◆ Source excerpt
━━━━━━━━

The 5th Battalion, 7th Cavalry air assaulted into landing zone TIGER near the winding road into Laos, and was soon followed by its direct support artillery battery. The 1st Battalion, 7th Cavalry went into landing zone VICKI on the slope northeast of TIGER. Although the initial assaults of the 5th Battalion, 7th Cavalry and 1st Battalion, 7th Cavalry were virtually unopposed by ground action, subsequent assault lifts received intense antiaircraft fire. In these later assaults, 23 helicopters were hit by ground-to-air fire and ten aircraft were destroyed. Because of the intense antiaircraft fire, deteriorating weather conditions, and the extensive engineering effort required to prepare artillery positions at landing zone VICKI, insertion of the direct support artillery battery into landing zone VICKI was aborted for that day.

To the east, the 1st Brigade of the 101st Airborne Division initiated operations out of Fire Support Base BASTOGNE with one battalion attacking to the southwest. Later in the morning of the 19th, another battalion air assaulted into the landing zone near the junction of Routes 547 and 547-A. These battalions received light to moderate contact throughout the day.

━━━━━━━━

◆ Material provided

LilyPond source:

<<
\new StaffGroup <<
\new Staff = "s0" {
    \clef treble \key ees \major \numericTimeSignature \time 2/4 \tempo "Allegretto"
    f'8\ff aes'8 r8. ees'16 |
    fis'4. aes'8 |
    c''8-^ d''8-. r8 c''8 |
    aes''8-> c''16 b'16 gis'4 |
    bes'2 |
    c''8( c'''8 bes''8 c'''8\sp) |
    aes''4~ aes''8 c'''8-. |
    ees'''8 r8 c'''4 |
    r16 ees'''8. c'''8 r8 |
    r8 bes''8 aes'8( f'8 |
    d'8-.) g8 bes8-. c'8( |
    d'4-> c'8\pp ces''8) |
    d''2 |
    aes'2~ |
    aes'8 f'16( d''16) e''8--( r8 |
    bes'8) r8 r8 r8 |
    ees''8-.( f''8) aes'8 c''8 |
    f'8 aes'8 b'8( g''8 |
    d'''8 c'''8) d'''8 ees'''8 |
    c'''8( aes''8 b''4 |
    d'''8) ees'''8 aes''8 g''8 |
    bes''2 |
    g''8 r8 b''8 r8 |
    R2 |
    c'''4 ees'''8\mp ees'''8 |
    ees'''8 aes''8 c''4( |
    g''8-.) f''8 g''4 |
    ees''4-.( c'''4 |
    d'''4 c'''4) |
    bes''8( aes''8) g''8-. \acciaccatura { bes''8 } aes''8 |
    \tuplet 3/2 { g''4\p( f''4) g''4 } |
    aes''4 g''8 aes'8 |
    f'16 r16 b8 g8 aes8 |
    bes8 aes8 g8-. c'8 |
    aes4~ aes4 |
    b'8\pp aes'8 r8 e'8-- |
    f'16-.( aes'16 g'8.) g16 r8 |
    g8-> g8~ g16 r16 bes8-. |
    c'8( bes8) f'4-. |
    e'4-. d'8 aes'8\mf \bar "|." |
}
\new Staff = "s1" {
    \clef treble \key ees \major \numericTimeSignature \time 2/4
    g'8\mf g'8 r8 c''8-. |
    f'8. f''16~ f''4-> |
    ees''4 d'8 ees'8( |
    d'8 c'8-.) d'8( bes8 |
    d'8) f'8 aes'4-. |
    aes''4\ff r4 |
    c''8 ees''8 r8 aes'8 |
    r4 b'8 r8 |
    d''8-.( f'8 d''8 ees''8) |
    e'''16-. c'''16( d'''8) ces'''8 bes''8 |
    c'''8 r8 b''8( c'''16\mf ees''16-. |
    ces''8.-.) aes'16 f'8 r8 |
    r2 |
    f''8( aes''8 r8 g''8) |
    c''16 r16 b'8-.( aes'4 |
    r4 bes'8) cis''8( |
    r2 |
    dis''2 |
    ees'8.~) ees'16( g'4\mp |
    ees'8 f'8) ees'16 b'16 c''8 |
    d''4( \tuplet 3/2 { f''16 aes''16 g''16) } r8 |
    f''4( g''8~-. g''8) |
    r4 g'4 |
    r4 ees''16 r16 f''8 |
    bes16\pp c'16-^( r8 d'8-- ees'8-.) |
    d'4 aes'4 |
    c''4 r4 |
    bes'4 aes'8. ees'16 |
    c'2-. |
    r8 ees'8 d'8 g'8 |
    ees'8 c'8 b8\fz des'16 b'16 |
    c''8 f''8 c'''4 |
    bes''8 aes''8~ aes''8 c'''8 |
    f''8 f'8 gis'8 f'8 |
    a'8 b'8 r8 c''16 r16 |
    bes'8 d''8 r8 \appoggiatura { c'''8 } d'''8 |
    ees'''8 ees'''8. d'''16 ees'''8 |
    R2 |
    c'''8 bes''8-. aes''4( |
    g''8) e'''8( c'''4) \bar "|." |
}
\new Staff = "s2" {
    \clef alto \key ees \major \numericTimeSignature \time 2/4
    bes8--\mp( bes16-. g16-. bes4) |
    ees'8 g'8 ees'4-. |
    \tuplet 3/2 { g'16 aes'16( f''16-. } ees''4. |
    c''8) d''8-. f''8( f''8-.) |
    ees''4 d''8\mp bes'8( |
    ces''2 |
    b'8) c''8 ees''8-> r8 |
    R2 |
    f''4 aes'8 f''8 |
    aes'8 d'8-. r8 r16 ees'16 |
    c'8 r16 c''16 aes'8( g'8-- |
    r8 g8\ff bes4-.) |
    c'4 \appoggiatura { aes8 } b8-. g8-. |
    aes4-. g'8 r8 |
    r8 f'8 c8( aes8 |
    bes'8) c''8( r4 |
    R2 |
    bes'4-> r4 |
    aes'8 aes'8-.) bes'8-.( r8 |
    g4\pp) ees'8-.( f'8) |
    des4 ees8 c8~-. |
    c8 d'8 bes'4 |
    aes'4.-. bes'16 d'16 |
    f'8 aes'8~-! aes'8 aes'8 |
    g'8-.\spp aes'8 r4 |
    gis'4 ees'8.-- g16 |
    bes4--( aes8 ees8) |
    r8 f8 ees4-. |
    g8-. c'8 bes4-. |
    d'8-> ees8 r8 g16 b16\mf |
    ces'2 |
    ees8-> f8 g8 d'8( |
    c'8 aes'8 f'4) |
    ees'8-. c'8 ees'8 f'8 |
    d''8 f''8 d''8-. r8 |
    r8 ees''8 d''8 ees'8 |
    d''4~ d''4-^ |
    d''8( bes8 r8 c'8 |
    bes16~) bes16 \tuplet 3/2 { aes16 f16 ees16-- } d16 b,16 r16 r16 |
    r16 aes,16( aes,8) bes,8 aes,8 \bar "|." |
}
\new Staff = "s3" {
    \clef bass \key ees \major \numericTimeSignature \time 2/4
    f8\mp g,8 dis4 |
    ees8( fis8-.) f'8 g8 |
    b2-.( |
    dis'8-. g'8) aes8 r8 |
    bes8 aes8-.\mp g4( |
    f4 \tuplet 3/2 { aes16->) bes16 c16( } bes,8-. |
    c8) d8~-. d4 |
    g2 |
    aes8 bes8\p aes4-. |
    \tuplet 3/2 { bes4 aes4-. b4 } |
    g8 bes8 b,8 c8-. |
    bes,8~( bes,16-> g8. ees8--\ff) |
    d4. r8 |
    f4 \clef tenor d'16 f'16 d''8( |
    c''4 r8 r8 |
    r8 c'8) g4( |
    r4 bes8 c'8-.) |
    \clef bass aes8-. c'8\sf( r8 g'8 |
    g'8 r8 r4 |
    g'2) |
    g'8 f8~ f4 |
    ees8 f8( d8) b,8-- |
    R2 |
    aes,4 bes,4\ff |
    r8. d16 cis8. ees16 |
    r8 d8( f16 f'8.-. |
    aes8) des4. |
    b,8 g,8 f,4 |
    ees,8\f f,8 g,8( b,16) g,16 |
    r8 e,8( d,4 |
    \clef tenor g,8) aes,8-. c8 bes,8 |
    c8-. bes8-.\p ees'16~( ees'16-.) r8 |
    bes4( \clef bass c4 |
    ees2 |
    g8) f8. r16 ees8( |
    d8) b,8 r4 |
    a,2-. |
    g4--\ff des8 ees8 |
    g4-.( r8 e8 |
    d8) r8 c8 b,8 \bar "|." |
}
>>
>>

━━━━━━━━

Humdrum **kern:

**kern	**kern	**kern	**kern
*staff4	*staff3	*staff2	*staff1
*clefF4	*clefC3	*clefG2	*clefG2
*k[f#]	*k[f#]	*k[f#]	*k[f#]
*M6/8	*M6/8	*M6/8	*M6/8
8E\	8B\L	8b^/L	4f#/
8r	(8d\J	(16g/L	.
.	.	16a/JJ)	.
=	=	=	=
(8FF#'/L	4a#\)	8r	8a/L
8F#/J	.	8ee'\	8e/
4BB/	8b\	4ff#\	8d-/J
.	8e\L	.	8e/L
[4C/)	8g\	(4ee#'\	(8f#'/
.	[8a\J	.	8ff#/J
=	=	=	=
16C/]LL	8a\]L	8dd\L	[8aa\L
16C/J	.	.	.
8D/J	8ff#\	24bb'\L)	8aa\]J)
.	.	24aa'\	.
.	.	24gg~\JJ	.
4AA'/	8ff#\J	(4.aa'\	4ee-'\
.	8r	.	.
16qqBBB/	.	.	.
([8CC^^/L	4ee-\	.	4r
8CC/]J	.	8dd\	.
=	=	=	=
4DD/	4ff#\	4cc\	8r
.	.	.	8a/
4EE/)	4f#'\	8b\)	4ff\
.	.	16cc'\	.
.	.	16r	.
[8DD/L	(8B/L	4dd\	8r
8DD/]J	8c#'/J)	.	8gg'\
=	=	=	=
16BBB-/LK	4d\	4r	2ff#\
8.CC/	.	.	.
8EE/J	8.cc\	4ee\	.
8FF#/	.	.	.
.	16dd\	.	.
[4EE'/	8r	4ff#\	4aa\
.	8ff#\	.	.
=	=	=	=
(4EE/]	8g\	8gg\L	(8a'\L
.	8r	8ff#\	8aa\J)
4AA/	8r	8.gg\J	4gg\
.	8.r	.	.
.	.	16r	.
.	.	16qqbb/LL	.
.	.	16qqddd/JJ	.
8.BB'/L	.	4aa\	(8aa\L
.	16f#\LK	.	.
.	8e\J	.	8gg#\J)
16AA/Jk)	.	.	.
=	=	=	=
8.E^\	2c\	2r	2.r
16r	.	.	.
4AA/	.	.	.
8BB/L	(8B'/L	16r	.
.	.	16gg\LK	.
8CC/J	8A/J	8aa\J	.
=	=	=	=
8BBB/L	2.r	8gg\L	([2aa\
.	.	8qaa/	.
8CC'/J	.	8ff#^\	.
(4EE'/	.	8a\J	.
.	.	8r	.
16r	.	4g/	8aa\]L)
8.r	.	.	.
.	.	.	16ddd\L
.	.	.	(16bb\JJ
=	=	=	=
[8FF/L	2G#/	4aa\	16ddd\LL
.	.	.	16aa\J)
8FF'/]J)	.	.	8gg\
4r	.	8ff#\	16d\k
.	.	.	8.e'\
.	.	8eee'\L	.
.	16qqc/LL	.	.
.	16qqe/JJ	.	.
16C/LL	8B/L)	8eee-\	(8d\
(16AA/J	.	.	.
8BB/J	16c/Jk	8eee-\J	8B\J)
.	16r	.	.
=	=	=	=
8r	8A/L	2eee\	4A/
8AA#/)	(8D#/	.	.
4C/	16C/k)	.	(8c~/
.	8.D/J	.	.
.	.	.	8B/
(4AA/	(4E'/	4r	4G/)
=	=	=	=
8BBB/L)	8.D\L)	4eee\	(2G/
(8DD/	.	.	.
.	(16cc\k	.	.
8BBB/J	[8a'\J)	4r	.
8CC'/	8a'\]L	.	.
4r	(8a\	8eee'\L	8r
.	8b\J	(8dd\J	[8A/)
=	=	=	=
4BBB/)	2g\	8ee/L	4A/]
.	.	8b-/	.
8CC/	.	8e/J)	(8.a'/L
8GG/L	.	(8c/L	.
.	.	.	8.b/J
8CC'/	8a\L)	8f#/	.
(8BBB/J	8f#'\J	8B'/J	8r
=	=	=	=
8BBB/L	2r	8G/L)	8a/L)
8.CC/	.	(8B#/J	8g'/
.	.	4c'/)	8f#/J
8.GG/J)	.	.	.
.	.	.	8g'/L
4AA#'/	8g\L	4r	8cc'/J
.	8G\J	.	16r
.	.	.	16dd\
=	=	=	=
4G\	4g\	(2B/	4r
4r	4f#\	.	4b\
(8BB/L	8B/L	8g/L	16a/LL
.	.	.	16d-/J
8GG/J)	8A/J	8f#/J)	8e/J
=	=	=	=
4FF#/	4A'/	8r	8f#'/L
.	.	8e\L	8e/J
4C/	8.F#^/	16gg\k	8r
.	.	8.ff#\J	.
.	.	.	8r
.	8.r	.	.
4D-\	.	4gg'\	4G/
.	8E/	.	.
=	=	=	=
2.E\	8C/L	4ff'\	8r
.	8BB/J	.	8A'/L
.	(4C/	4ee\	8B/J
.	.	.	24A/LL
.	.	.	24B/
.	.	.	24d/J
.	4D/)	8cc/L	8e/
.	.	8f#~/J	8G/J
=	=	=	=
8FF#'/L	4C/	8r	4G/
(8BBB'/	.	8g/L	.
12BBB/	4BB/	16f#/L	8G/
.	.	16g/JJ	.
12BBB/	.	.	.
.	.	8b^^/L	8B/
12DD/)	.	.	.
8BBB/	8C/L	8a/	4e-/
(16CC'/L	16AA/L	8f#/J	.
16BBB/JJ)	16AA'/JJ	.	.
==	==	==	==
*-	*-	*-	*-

━━━━━━━━

◆ Exercises
1) How would you say this sentence from the air assault excerpt in French: "The 1st Battalion, 7th Cavalry went into landing zone VICKI on the slope northeast of TIGER."?
2) Can you write out the air assault excerpt from "The 5th Battalion, 7th Cavalry air" to "for that day."?

◆ Solutions to the problems
1) Le 1er bataillon du 7e de cavalerie s'est posé dans la zone d'atterrissage VICKI, sur le versant au nord-est de TIGER.

2)
The 5th Battalion, 7th Cavalry air assaulted into landing zone TIGER near the winding road into Laos, and was soon followed by its direct support artillery battery. The 1st Battalion, 7th Cavalry went into landing zone VICKI on the slope northeast of TIGER. Although the initial assaults of the 5th Battalion, 7th Cavalry and 1st Battalion, 7th Cavalry were virtually unopposed by ground action, subsequent assault lifts received intense antiaircraft fire. In these later assaults, 23 helicopters were hit by ground-to-air fire and ten aircraft were destroyed. Because of the intense antiaircraft fire, deteriorating weather conditions, and the extensive engineering effort required to prepare artillery positions at landing zone VICKI, insertion of the direct support artillery battery into landing zone VICKI was aborted for that day.